---------- Passage ----------
Skip to main content

Deep Learning for Dynamic 3D Visual Scene Understanding

Periodic Reporting for period 2 - DeeViSe (Deep Learning for Dynamic 3D Visual Scene Understanding)

Reporting period: 2019-10-01 to 2021-03-31

Visual scene understanding is one of the fundamental capabilities humans possess. Perceiving the 3D world around us, recognizing objects and people that populate it, and interpreting their motion is of prime importance for our daily lives. Consequently, it is also an extremely important capability for the development of intelligent machines, such as future service robots or autonomous vehicles. If such technical systems are to move through environments built for humans, they need to be aware of their surroundings and act accordingly.

Developing vision systems with advanced scene understanding capabilities has been a goal of computer vision research from its beginnings. The task is challenging, since it contains many different aspects, such as recognition, segmentation, tracking, human body pose estimation, and 3D reconstruction. In the past few years, deep learning has fundamentally revolutionized the way how those tasks are approached in computer vision, with deep neural networks (DNNs) taking up a primary role in practically all areas of vision. Nevertheless, current deep learning approaches for vision are still limited in that they most often address different vision tasks in isolation, while relying on large amounts of manually annotated supervised training data.

The goal of the DeeViSe project is to develop novel end-to-end deep learning approaches for dynamic visual scene understanding that break the boundaries between the different vision tasks in order to create vision systems that combine multiple vision modalities within a common deep learning framework. In addition, DeeViSe aims to impart deep learning approaches with a notion of what it means to move through a 3D world by incorporating temporal continuity constraints, as well as a persistence of 3D structure through associative and spatial neural memory mechanisms. Finally, DeeViSe addresses the question how deep neural networks can be successfully trained with reduced (external) supervision by investigating weakly supervised and self-supervised learning mechanisms, as well as more scalable workflows for human-assisted training data generation.
----------
Exercise 1 = Quote the DeeViSe report from "Developing vision systems" to "supervised training data.".
Exercise 2 = Render this sentence from the DeeViSe report in Spanish: "Visual scene understanding is one of the fundamental capabilities humans possess."
The lines that come next are from a separate source.
---------- Stored data ----------
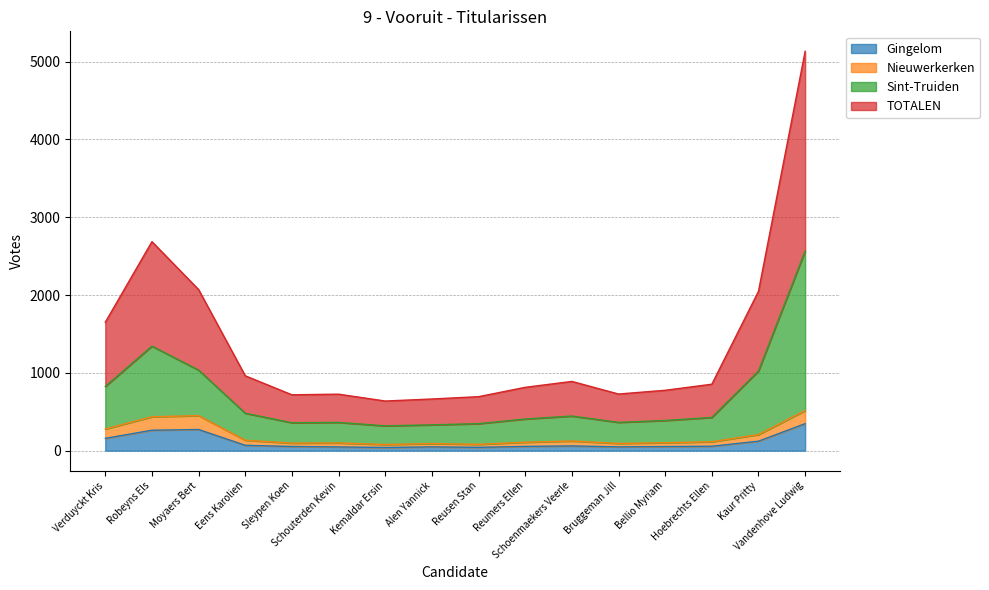

Between Alen Yannick and Robeyns Els, which is larger?

Robeyns Els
----------
Answer section 1 =
Developing vision systems with advanced scene understanding capabilities has been a goal of computer vision research from its beginnings. The task is challenging, since it contains many different aspects, such as recognition, segmentation, tracking, human body pose estimation, and 3D reconstruction. In the past few years, deep learning has fundamentally revolutionized the way how those tasks are approached in computer vision, with deep neural networks (DNNs) taking up a primary role in practically all areas of vision. Nevertheless, current deep learning approaches for vision are still limited in that they most often address different vision tasks in isolation, while relying on large amounts of manually annotated supervised training data.

Answer section 2 = La comprensión de escenas visuales es una de las capacidades fundamentales que poseen los seres humanos.